Paul Binski’s “Art-historical reflections on the fall of the Colonna, 1297” discusses how, why and when the new Italian painting style of the Duecento reaches France. He argues for a quite early date (around1297) and emphasizes the political and religious driving forces behind this cultural translation.
Louise Bourdua’s “Exports to Padua Trecento style: Altichiero’s Roman legacy” discusses the Roman borrowings of a fourteenth-century Veronese artist, Altichiero. The author hypothesizes that Altichiero was exposed to classical Roman models personally, when travelling to Rome. The paper concludes with reflections on the possible reactions of Altichiero’s contemporary audience to the classical allusions.

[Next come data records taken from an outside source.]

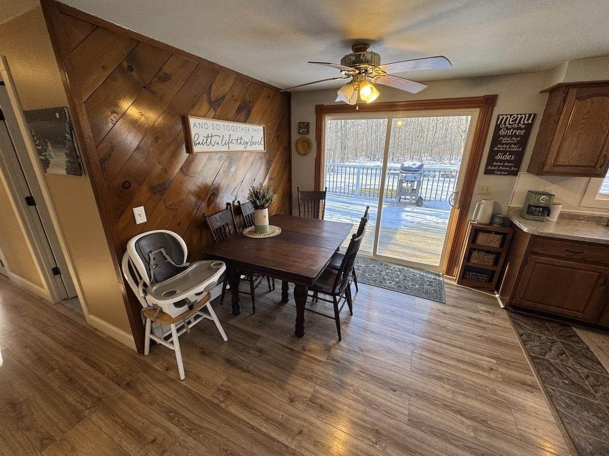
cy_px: 228
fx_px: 246
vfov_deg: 85.7
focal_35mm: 14
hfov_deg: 102.1
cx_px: 304
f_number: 2.2
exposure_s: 1/120
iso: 80
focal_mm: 2.22
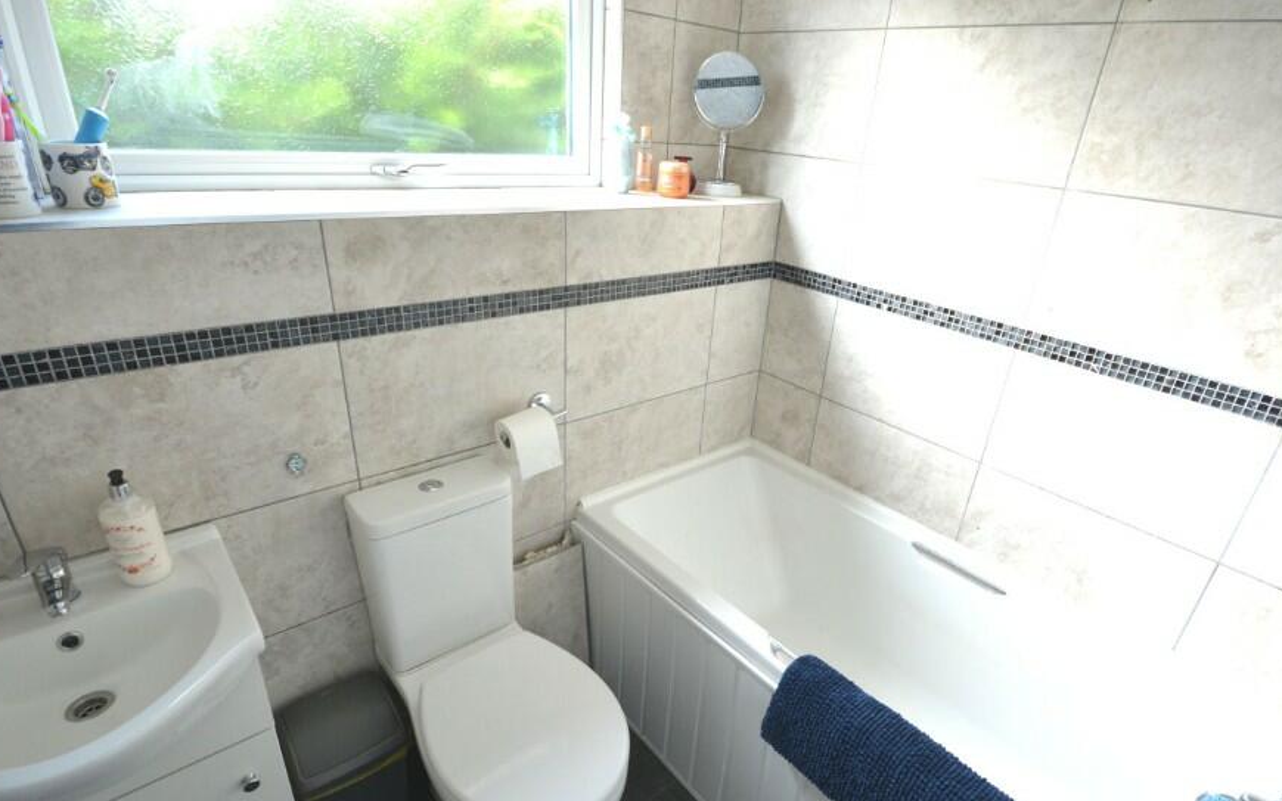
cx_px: 687
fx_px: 629
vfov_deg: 64.9
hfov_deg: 90.9
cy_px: 431
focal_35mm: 18
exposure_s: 1/25
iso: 400
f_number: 8
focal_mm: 10
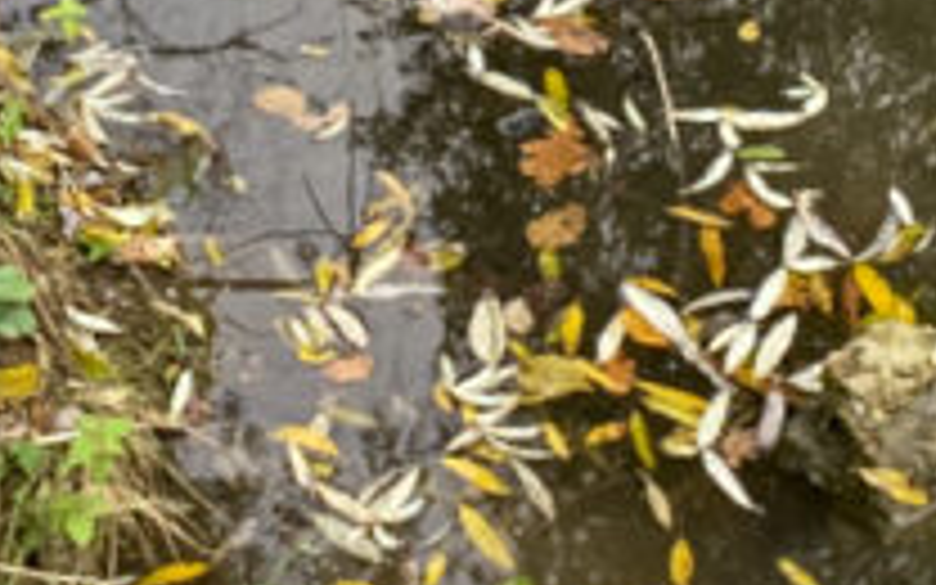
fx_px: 3061
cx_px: 662
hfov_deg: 17.3
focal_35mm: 120
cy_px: -360
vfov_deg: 10.4
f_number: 2.2
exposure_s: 1/60
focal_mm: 2.71
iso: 100
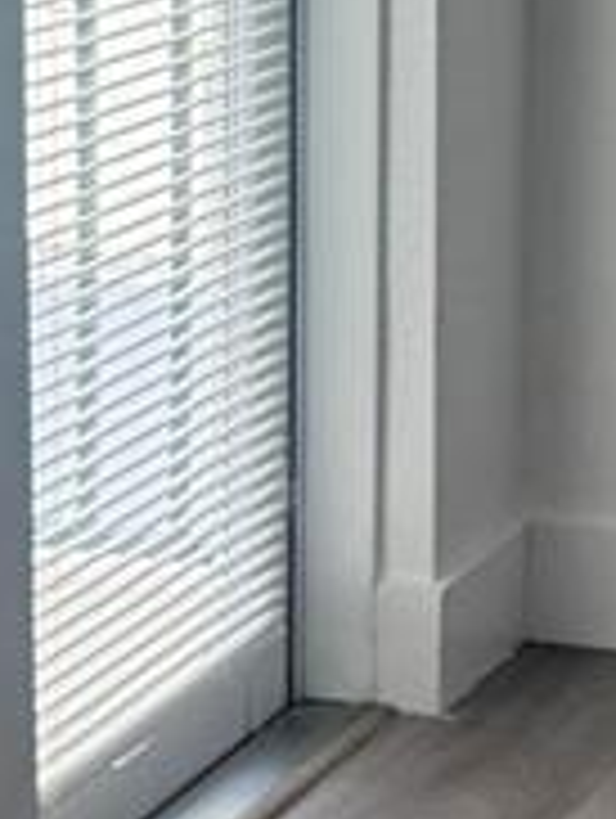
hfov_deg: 9.0
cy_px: 216
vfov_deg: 12.5
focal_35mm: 158
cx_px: 1106
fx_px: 3740
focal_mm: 6.76
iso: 100
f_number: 1.78
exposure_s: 1/120
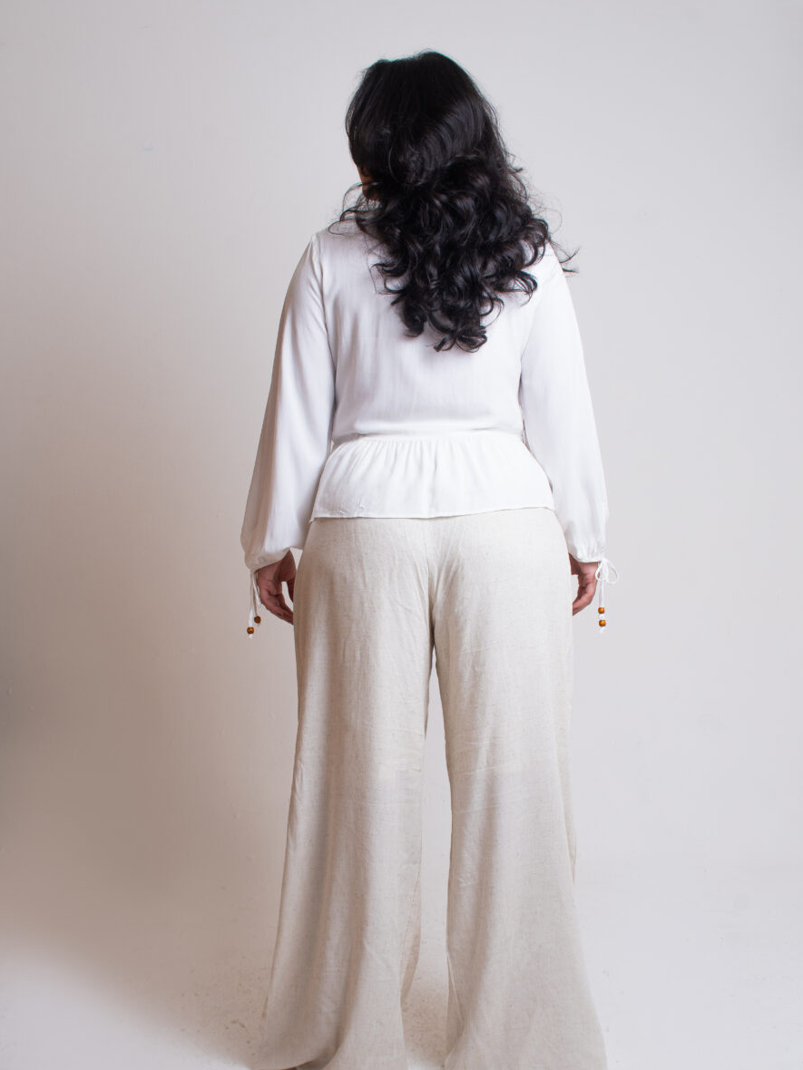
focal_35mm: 44
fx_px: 1361
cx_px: 407
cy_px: 570
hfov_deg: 32.9
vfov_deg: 42.9
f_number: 9
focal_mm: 27
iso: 100
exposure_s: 1/160
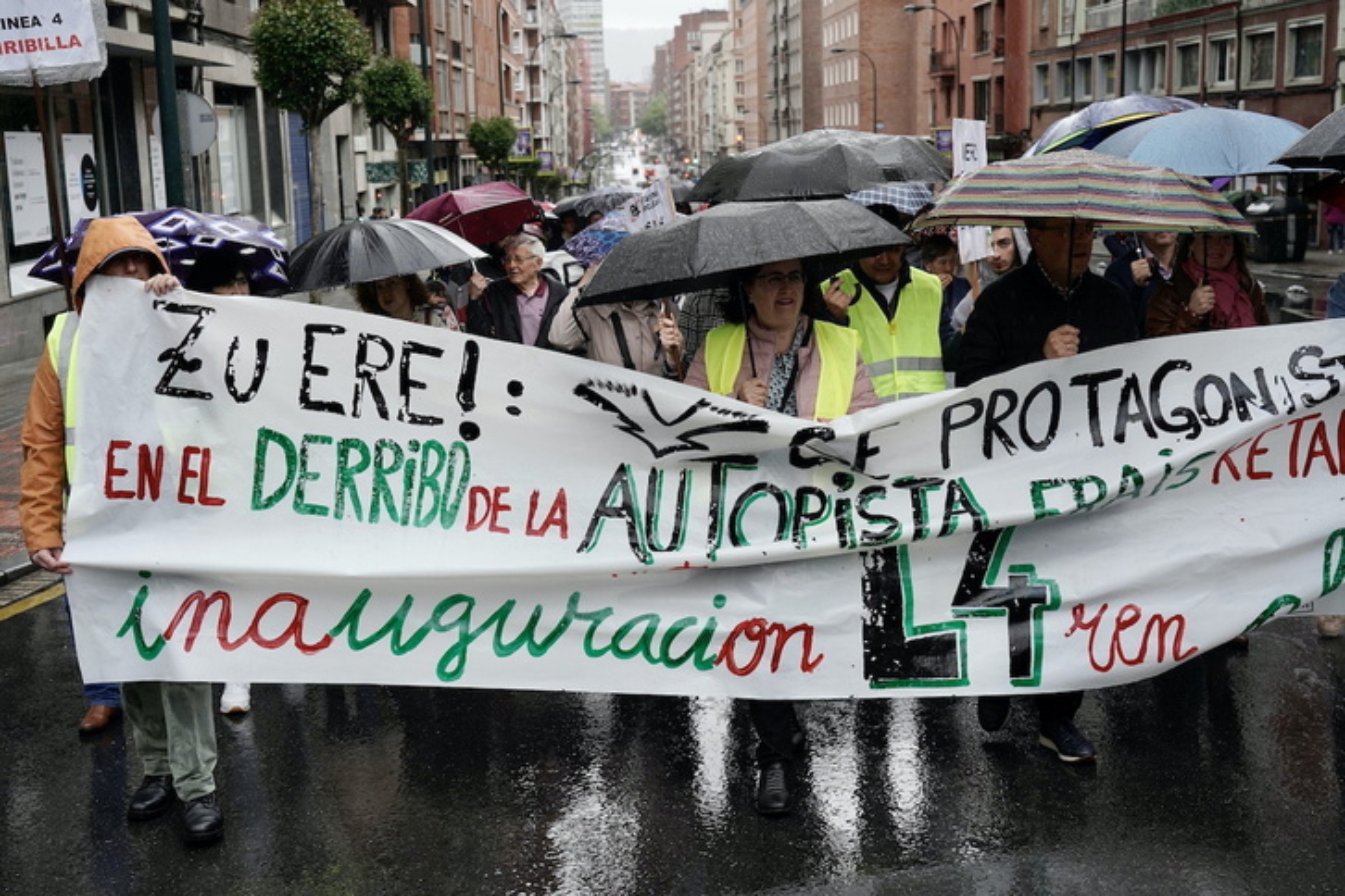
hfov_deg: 45.4
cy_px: 448
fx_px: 1606
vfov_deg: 31.2
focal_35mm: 43
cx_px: 672
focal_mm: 43
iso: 640
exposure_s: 1/400
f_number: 5
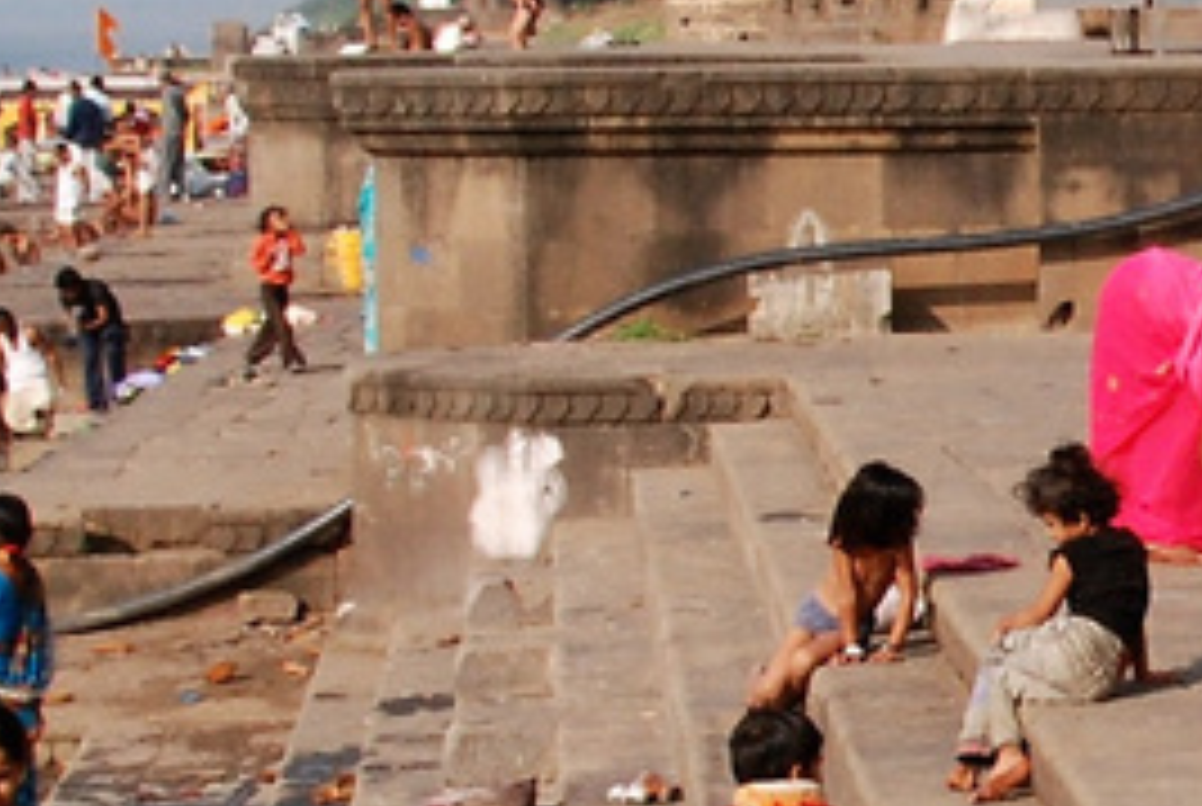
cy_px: 644
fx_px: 5451
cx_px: 1614
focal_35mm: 163
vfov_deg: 8.4
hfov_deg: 12.2
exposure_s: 1/500
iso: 400
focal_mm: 18
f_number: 11
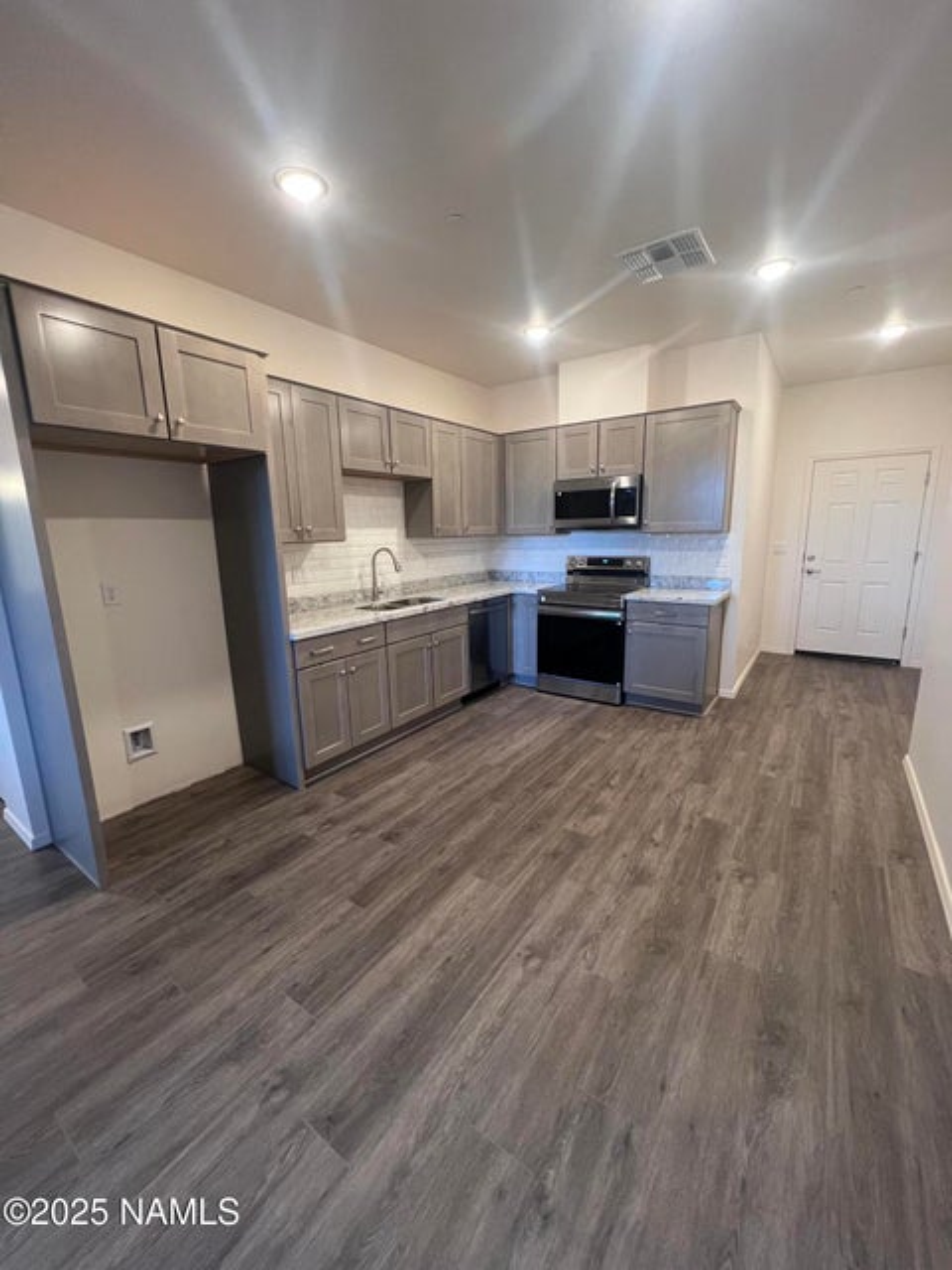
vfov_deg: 106.2
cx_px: 476
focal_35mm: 13
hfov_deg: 89.9
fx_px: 477
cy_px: 635
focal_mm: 1.57
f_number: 1.8
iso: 250
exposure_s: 1/60
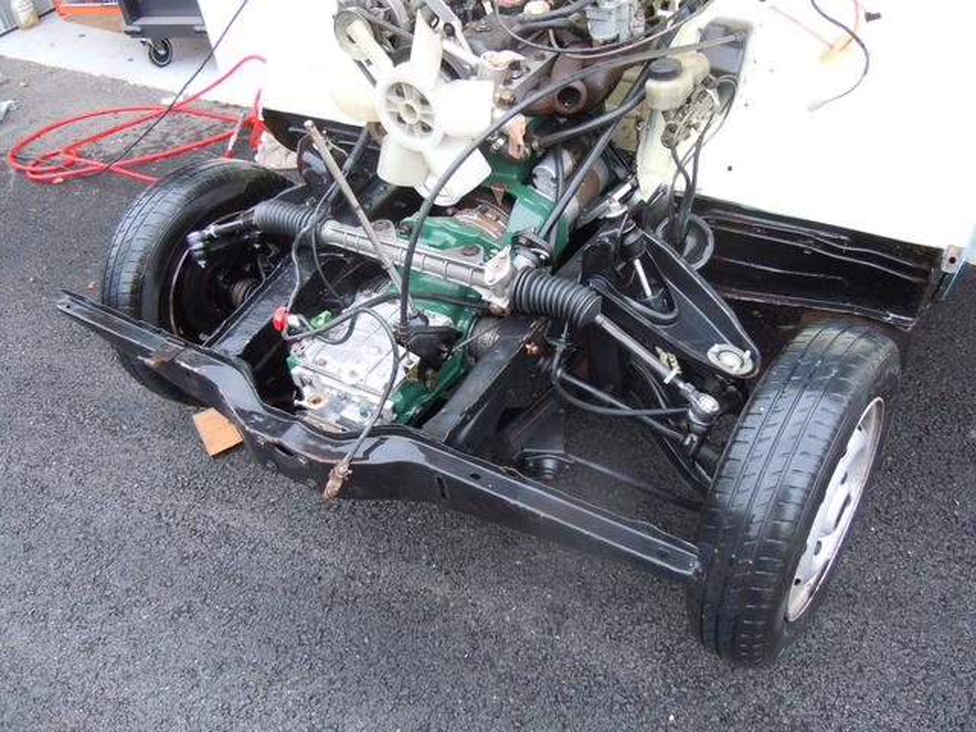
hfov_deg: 60.0
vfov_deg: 46.8
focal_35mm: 30
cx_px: 488
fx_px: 846
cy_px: 366
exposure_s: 1/13
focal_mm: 5.4
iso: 400
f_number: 3.5
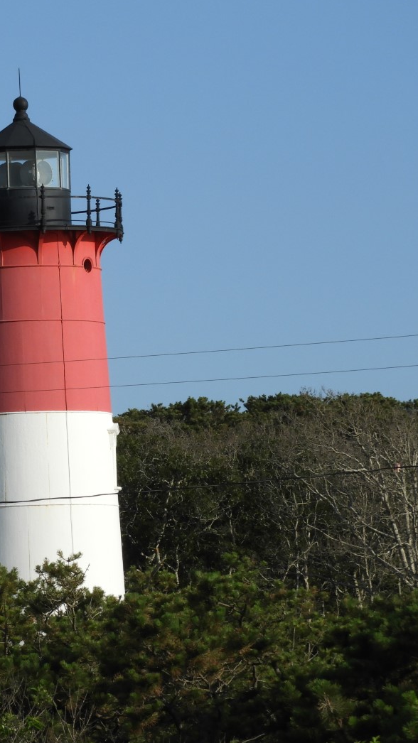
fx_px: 5914
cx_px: 28
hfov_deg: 4.0
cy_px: 375
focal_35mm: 300
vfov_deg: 7.2
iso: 100
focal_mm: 35.8
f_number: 5.3
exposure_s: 1/800
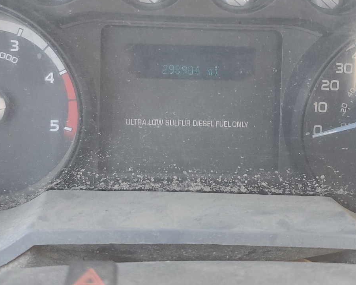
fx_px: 474
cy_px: 87
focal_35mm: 45
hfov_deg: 41.1
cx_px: 178
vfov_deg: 33.1
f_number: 1.5
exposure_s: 1/60.2
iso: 74
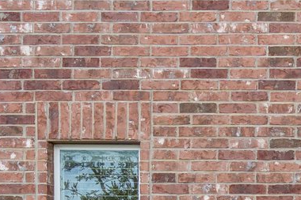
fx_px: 1396
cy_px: 368
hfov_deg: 10.8
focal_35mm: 167
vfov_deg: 7.9
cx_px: 676
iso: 250
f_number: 9
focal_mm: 31
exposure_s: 1/200
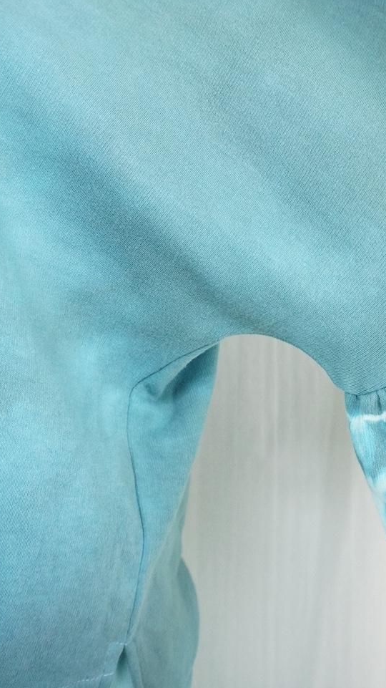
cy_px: 296
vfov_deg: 55.1
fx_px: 656
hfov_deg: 32.6
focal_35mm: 36
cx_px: 253
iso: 5000
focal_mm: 20
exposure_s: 1/200
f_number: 6.3
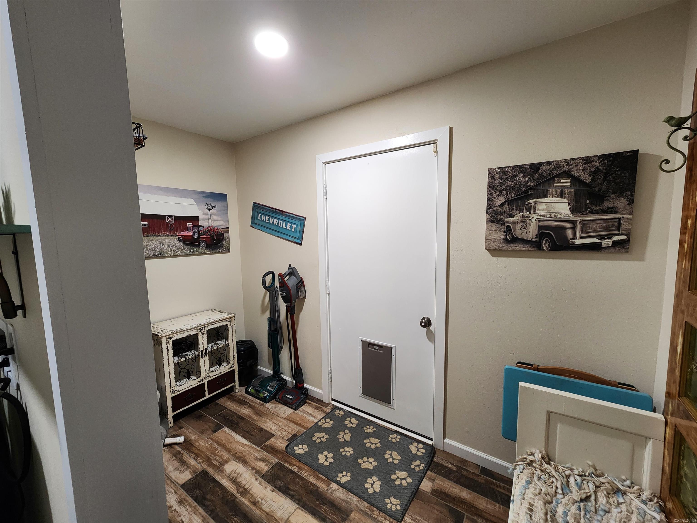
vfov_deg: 89.9
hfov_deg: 106.2
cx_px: 348
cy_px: 262
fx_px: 262
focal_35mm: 13
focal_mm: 2.2
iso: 250
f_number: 2.2
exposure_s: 1/60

VI Roman and papal jurisdictions
Brenda Bolton’s “A new Rome in a small place? Imitation and re-creation in the Patrimony of St Peter” is a vivid presentation of Viterbo’s rise as a papal residence at the time of Innocent III, as a sort of pre-Avignon, and the use of the idea of Rome in the process. To move out of such a symbolic place, the papacy had to disentangle the idea of the papacy and the idea of Rome, but at the same time they were shaping Viterbo as a “new Rome”. George Dameron’s “Appealing to Rome (and Avignon) before the Black Death: ecclesiastical disputes and church patronage in medieval Tuscany” addresses the image of Rome from the point of view of canon law. He describes twelfth- to fourteenth-century ecclesiastical disputes where Tuscan cases end up in front of Rome or Avignon, and strategies of the locals to manipulate the possibilities of such appeals to the papal authority.
What I find extremely valuable in this book is that it diversifies and refreshes our understanding of the idea(s) of Rome prevailing in the Middle Ages. It does this by exemplifying with strong case studies a clear theoretical and methodological frame: cultural transmission and exchange of ideas are viewed in terms of appropriation and imitation rather than influence or impact. When treating Rome’s relationship with contemporary cultural and political entities the book emphasizes the selectiveness with which ideas of Rome were treated, and the hybrid nature of the attempts at imitation. Roman institutions’ own approach to their past traditions is also shown to have betrayed a great deal of elasticity and creativity. This collection thus achieves what conference proceedings often aim at, but rarely achieve: to produce a volume worthwhile reading both for its individual papers and for the overarching concept.